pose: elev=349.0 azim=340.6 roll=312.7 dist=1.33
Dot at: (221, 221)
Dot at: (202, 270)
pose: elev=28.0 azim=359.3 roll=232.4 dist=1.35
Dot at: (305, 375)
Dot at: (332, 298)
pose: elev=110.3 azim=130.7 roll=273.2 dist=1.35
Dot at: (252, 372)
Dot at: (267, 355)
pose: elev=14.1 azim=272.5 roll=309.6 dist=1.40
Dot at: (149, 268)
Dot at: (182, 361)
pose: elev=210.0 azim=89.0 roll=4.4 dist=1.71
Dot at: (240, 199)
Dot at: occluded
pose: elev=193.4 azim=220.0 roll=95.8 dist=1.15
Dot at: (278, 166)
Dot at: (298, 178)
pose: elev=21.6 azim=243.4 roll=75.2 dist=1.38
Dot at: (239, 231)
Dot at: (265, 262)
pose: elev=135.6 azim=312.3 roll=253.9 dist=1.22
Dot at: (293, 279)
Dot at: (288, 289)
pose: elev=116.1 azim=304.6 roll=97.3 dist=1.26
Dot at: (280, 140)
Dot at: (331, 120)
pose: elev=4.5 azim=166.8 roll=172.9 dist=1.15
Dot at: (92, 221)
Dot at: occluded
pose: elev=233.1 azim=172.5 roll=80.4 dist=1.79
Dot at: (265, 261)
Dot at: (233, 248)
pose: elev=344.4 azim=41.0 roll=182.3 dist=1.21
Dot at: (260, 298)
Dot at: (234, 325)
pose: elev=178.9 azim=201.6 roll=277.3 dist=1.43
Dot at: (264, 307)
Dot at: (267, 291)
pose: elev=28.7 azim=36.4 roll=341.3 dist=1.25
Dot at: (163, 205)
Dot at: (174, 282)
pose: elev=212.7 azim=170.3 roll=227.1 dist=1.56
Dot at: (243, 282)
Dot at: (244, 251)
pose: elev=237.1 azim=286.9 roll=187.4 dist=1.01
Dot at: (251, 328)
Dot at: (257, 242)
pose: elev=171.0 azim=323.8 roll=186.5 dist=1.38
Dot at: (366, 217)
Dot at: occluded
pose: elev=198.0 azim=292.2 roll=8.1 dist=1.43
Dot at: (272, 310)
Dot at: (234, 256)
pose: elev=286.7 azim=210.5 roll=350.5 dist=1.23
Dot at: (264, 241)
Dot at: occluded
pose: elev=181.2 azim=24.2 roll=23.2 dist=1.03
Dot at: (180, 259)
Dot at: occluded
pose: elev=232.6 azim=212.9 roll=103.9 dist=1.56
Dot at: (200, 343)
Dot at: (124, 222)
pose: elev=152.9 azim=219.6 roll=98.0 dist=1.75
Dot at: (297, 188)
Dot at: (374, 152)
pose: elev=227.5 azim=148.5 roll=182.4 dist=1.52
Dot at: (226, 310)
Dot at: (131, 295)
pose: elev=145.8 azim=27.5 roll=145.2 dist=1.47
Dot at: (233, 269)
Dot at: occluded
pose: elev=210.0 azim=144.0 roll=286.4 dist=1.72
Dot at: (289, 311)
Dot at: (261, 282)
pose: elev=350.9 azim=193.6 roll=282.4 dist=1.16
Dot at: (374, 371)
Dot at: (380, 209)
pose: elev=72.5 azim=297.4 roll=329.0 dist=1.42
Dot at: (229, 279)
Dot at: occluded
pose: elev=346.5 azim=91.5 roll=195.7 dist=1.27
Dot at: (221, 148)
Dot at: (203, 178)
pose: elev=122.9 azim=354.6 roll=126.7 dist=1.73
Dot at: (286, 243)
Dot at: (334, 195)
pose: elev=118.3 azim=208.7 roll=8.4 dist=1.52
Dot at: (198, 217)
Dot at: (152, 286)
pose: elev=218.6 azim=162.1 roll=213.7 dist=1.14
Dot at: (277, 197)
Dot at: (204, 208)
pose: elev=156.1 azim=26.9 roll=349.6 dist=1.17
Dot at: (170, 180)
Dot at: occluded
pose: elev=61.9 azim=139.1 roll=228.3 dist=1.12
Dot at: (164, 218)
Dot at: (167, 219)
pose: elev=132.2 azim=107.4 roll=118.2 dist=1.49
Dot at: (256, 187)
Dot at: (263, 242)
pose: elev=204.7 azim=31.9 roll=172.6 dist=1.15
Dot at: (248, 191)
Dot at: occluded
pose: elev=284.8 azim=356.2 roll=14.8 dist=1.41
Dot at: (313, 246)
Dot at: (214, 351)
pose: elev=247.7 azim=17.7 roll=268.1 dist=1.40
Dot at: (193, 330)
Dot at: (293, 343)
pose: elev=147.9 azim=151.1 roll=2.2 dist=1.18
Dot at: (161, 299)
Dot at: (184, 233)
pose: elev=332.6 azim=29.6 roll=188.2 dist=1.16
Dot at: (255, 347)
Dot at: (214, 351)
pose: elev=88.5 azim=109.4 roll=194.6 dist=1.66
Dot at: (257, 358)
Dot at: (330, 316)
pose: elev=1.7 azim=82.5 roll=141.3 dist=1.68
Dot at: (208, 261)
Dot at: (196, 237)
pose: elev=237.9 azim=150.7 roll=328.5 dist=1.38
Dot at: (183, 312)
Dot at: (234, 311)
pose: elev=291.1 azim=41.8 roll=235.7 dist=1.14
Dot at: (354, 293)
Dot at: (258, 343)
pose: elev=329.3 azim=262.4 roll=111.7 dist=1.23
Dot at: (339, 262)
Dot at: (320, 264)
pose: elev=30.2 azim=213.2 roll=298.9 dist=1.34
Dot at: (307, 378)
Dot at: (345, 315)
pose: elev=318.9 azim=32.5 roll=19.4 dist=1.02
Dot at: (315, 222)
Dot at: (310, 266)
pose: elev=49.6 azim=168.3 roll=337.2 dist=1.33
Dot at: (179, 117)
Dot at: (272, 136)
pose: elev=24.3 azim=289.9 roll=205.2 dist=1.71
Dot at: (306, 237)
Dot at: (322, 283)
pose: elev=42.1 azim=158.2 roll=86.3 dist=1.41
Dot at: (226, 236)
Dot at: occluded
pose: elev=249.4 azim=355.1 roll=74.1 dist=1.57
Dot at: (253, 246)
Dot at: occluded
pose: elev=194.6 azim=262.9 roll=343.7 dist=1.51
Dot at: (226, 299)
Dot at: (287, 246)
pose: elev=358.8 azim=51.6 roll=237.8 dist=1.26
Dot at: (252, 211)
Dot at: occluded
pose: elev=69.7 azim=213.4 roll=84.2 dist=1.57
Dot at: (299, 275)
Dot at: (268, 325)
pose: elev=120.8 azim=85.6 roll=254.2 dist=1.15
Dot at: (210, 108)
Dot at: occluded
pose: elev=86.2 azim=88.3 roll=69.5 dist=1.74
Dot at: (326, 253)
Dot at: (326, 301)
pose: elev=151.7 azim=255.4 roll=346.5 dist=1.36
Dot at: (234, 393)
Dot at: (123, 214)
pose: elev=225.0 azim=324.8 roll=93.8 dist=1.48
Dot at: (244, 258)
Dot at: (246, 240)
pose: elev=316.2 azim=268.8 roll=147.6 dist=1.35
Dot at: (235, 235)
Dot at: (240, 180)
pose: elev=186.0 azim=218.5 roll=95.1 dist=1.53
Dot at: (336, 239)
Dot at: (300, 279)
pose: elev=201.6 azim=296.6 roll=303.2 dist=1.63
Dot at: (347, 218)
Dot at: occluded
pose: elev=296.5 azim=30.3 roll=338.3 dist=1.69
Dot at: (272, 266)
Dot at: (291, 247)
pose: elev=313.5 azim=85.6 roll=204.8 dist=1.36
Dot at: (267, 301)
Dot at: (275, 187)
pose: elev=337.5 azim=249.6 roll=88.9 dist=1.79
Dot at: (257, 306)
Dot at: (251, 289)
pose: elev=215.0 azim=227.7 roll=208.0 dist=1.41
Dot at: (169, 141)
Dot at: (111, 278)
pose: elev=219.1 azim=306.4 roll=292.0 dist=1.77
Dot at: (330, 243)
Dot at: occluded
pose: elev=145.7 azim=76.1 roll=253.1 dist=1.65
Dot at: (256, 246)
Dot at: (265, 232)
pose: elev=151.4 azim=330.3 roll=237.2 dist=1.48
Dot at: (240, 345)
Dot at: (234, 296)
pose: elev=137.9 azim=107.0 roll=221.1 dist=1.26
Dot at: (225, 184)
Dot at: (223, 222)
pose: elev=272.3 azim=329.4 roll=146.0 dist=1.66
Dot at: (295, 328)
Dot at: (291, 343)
════════════════════
▶ [Task prompt]
Swap "pose" for "view" in the lines starting with the line containing "pose: elev=249.4 azim=355.1" and running through the line containing "Dot at: (268, 325)", leaving everything else untouched. Return only those lines.

▶ [Result of this exercise]
view: elev=249.4 azim=355.1 roll=74.1 dist=1.57
Dot at: (253, 246)
Dot at: occluded
view: elev=194.6 azim=262.9 roll=343.7 dist=1.51
Dot at: (226, 299)
Dot at: (287, 246)
view: elev=358.8 azim=51.6 roll=237.8 dist=1.26
Dot at: (252, 211)
Dot at: occluded
view: elev=69.7 azim=213.4 roll=84.2 dist=1.57
Dot at: (299, 275)
Dot at: (268, 325)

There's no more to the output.